■ What is required
Within the records, which lines hold the string "адрес"? Report each one by copying it.
[Data for processing]
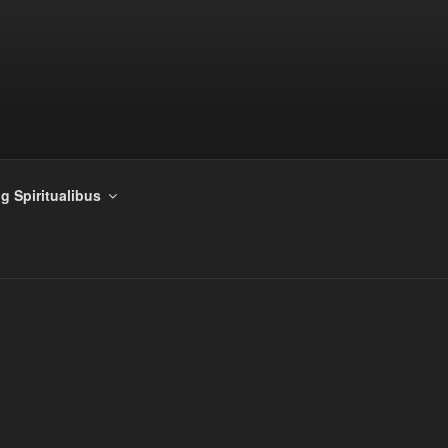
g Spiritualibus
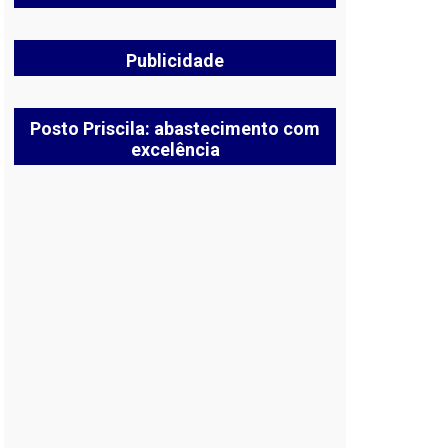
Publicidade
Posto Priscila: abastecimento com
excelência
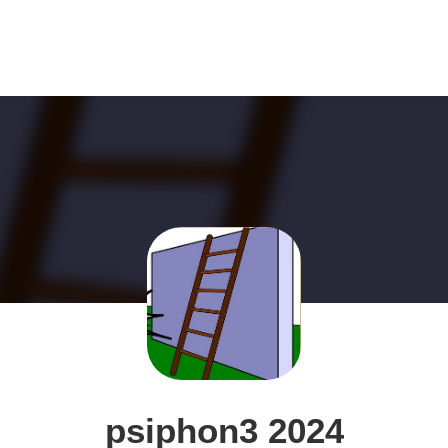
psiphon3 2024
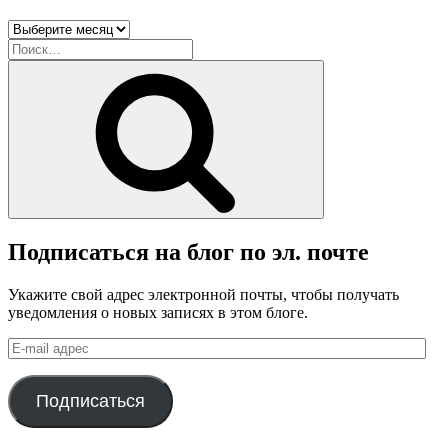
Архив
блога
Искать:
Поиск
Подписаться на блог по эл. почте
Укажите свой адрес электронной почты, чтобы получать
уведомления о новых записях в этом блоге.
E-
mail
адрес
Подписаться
[/Data for processing]
[Data for processing]
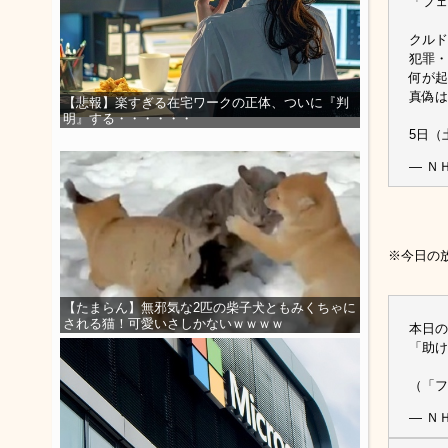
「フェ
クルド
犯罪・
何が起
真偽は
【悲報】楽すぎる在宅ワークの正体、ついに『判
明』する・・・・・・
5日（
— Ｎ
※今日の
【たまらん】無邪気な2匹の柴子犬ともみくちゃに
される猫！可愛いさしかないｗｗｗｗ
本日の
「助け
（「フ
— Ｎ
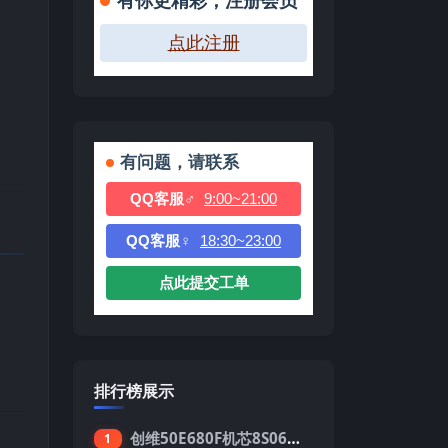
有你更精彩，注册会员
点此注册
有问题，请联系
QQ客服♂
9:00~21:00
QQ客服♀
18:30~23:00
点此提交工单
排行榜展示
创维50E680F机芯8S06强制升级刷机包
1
[/Data for processing]
■ Response to the exercise
Укажите свой адрес электронной почты, чтобы получать
адрес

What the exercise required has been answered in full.